Thursday, November 26, 2009

Politics

Online Political Campaigns Move Into the Real World

By Chris Wilson
Posted 4/11/07

When Tom Matzzie, the Washington director of MoveOn.org, stood up to deliver a short announcement at a recent meeting at Ben's Chili Bowl in Washington, D.C., there was a scattering of adoring applause for him among the 50-odd members of the liberal online activist group who had showed up to the event.

"They've never seen him before," explained a consultant to the group sitting against the wall. "They've only seen his E-mail."

Such is the nature of "netroots," the ground-up swelling of online political activity that took off in the last presidential election, briefly crowning its most ardent evangelist, Howard Dean, as the front-runner for the Democratic nomination.

Most Internet relationships never find a wormhole out of cyberspace. But as any Dean alumnus will testify, it takes more than an army of central processing units to elect a president. Increasingly, campaigns and interest groups with large followings on the Internet are urging members to leave the proverbial basement.

Tuesday night's MoveOn event in Washington was one of hundreds held concurrently across the country as part of the organization's first "virtual town hall meeting," this one focused on Iraq. In a testament to how badly politicians want to court this online community, every major Democratic presidential candidate agreed to answer questions submitted by members.

But the event at Ben's Chili Bowl served as a stark reminder that the movement can't reach everyone. The establishment, founded in 1958 in the heart of the capital's artsy Shaw neighborhood, was a standby of the civil rights movement. Co-owner Nizam Ali, whose parents founded the diner, remembers the days when two people talking politics could drown out the restaurant. It's a far cry from the 50 people sequestered in the back room quietly listening to audio from the candidates. (MoveOn wanted to do video but couldn't work out the technology in time for the event.)

A May 2006 report by the Pew Internet and American Life Project found that while broadband Internet access is rapidly proliferating, it still reaches fewer than half of all households and only a quarter of rural households.

The Democrats got out in front of this movement and dominated the early scene, much as conservatives have ruled the radio waves in recent years. In part, strategists for both parties say, this is because of a fundamental difference in philosophy.

Both the Republican National Committee and GOP presidential candidate John McCain are capitalizing on the popularity of social networking sites like MySpace to help spread their messages through cyberspace. Users can create a personal page with either MyGOP or McCainSpace and organize fundraisers, recruit volunteers, blog about the cause, and so on.

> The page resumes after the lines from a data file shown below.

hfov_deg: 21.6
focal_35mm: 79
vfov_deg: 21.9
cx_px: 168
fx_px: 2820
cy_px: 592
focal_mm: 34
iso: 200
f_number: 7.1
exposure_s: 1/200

Unlike MySpace, however, the "eCampaigns" for both camps monitor all content that comes through the sites to make sure it's within the realm of their message. RNC Press Secretary Tracey Schmitt said they approve roughly 80 percent of the content, while Christian Ferry, who oversees McCain's online efforts, said the amount of content they reject is fairly low.

MoveOn.org, by contrast, is highly decentralized, to the point that a little chaos becomes part of the grass-roots aesthetic. It also has several orders of magnitude more members.

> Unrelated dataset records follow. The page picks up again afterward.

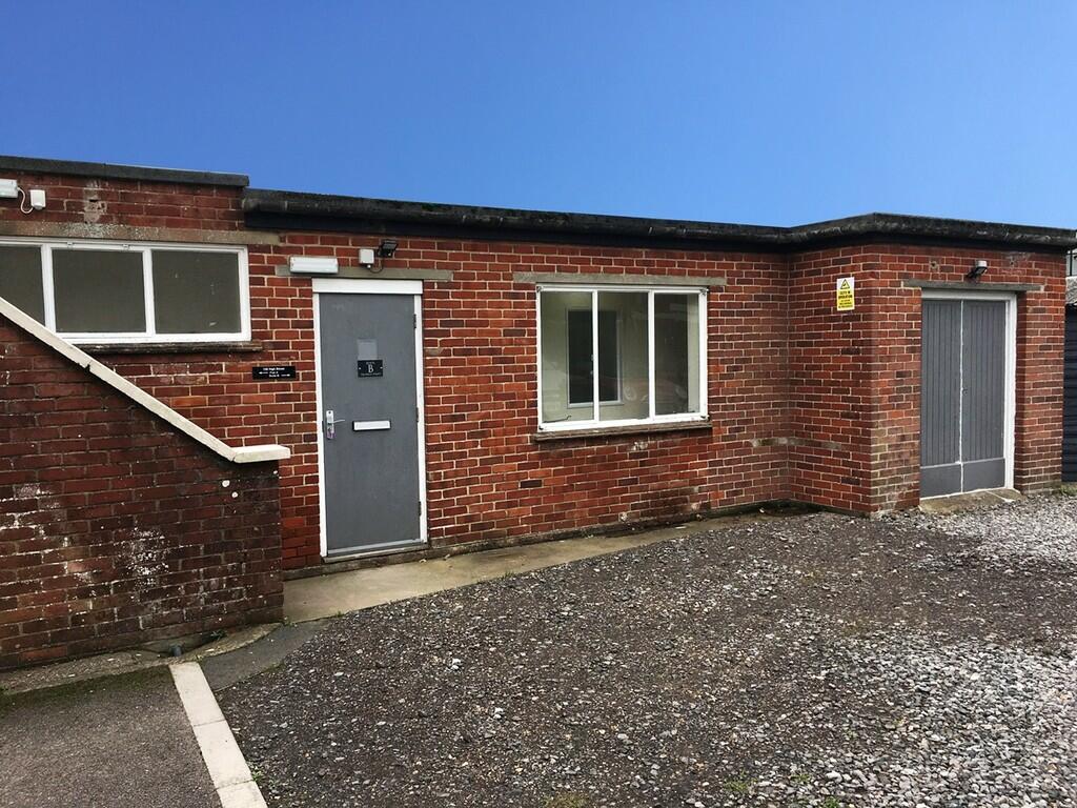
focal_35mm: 29
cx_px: 538
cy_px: 404
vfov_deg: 48.2
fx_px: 902
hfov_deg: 61.7
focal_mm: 4.15
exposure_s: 1/620
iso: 25
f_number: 2.2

But the purposeful lack of oversight doesn't always win MoveOn a lot of good PR. Most infamously, it sponsored a contest before the 2004 presidential election called "Bush in 30 seconds" in which users were invited to create and submit 30-second spots about the president. Two of those spots directly compared the president to Adolf Hitler.

On the other hand, too much of a stranglehold on content isn't good for discourse, argues Michael Turk, a former director of eCampaigns for the RNC. Rather than review every sentence and every photo, he argues, parties and campaigns can get away with only monitoring sites with a lot of traffic. Allowing users to flag content that they find offensive can also help monitor discourse, he says.

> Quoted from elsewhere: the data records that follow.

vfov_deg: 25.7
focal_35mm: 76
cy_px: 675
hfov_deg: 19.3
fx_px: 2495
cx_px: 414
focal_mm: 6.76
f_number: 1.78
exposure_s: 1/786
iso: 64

"There are a huge number of college Republicans and young Republicans who have grown up with this technology," he says. If they are successfully engaged, "you've got this huge vibrant online community that can work for you. But you can't have a vibrant community when the content is regulated."

MoveOn.org may be the most successful–if at times controversial–online site out there; conservatives are still searching for an answer.

Says Ferry: "The Republicans are catching up in this space."